Article de Marilène Pilon publié dans Globe.ca le 4 janvier 2012

En ce début d’année 2012, je me questionne sur l’ambition des Québécois sur le plan de la souveraineté. Je me demande si le 40 % toujours souverainiste est en réalité souverainiste. J’aime sortir des sentiers battus alors je partage mes réflexions pour mon petit bonheur et pour m’enrichir des vôtres. Je m’explique.

Parfois, désirer quelque chose demeure plus excitant que de posséder ladite chose. Par exemple, un enfant peut désirer au plus haut point le dernier jeu vidéo tout chaud qui sortira de l’usine dans 6 mois pour le délaisser après quelques semaines, voire quelques jours. Pourtant, il vous en a parlé pendant des semaines de ce fameux jeu.
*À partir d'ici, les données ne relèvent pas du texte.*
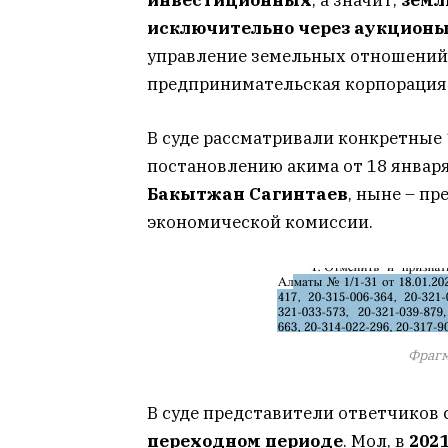
исключительно через аукцион
управление земельных отношений 
предпринимательская корпорация
В суде рассматривали конкретные
постановлению акима от 18 января
Бакытжан Сагинтаев
, ныне – п
экономической комиссии.
Фрагм
В суде представители ответчиков 
переходном периоде
. Мол, в
2021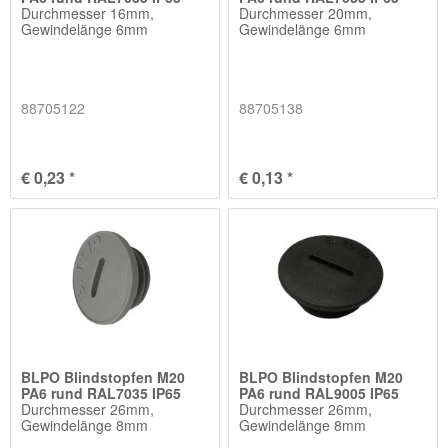
Durchmesser 16mm,
Durchmesser 20mm,
Gewindelänge 6mm
Gewindelänge 6mm
88705122
88705138
€ 0,23 *
€ 0,13 *
BLPO Blindstopfen M20
BLPO Blindstopfen M20
PA6 rund RAL7035 IP65
PA6 rund RAL9005 IP65
Durchmesser 26mm,
Durchmesser 26mm,
Gewindelänge 8mm
Gewindelänge 8mm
Je me demande si la souveraineté demeure simplement désirée ou si elle passionne le 40 %.
photo Globe

Avec Stephen Harper majoritaire à Ottawa, la situation fédérale reste toute indiquée pour promouvoir la souveraineté avec force, puissance, planification, arguments : dénonçons la colonisation, l’armée “royale”, les F-35, le retrait de Kyoto, l’omniprésence de l’unilinguisme anglophone alors que le Canada est supposé avoir 2 langues officielles. Sur le plan provincial, Jean Charest cumule folies par-dessus vols avec la corruption, les hausses de taxes, des coûts d’électricité, des frais de garderie et le vol de nos ressources avec son plan Nord. J’espère ne pas être la seule à voir que le fédéral et le provincial font tout pour alimenter la flamme souverainiste.

Cependant, à la place, nous plaçons un parti fédéraliste centralisateur en force à Ottawa avec plusieurs députés unilingues anglophones et le vote souverainiste se divise sur la scène provinciale avec l’arrivée d’Option Nationale et de Québec Solidaire. Nous sommes si près du but, de la souveraineté, sauf que nous sommes occupés à dépenser de l’énergie dans le mauvais sens tout en divisant le vote qui nous éloigne du pouvoir.
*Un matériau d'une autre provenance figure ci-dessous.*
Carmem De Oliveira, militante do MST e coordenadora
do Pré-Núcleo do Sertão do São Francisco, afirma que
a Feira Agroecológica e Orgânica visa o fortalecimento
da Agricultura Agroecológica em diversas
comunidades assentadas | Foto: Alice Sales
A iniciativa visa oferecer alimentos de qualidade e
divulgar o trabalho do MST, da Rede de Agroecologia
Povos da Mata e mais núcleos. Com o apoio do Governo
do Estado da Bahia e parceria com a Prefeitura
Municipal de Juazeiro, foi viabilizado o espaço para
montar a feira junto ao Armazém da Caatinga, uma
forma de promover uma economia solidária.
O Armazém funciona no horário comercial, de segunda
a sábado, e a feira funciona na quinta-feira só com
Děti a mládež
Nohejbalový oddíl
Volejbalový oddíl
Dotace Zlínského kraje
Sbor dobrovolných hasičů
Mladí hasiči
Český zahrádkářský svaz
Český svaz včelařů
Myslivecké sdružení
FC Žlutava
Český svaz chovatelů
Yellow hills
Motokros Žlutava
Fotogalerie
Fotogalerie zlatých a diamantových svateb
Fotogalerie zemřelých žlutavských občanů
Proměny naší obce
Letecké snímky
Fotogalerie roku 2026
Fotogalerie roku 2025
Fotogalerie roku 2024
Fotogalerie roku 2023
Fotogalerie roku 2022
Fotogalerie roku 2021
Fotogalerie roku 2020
Alors, je me pose la question : la voulons-nous vraiment la souveraineté? Je me demande si nous ne préférons pas réinventer la roue à chaque 30 ans pour être certains que nous n’aurons jamais notre pays. Nous créons ainsi l’excuse que nous ne réalisons pas ce projet faute d’avoir le pouvoir, faute d’avoir une grande voix à l’Assemblée Nationale.

Mille et un prétextes existent pour faire semblant de différencier les opinions constitutionnelles du Parti Québécois, de Québec Solidaire, d’Option Nationale et du Parti Indépendantiste. Nous ramons tellement dans tous les sens possibles afin de tenter de dénoncer l’autre qui n’est pas aussi souverainiste que l’un que nous faisons du surplace avec une énergie dépensée pour rien.

Par conséquent, je me demande si, inconsciemment, nous préférons rester colonisés, soumis, écrasés, surtaxés parce qu’il reste quelque chose dans le réfrigérateur et que nous avons le ventre plein. Nous semblons préférer que le fédéral et le provincial nous volent et nous écrasent, nous semblons contents. Si ce n’est pas le cas, il y a une lumière qui devrait s’allumer là.

Je suis passionnée par la souveraineté et je compte bien continuer de la promouvoir parce qu’elle demeure un magnifique projet et que ses opposants n’ont pas encore réussi à me faire changer d’idée.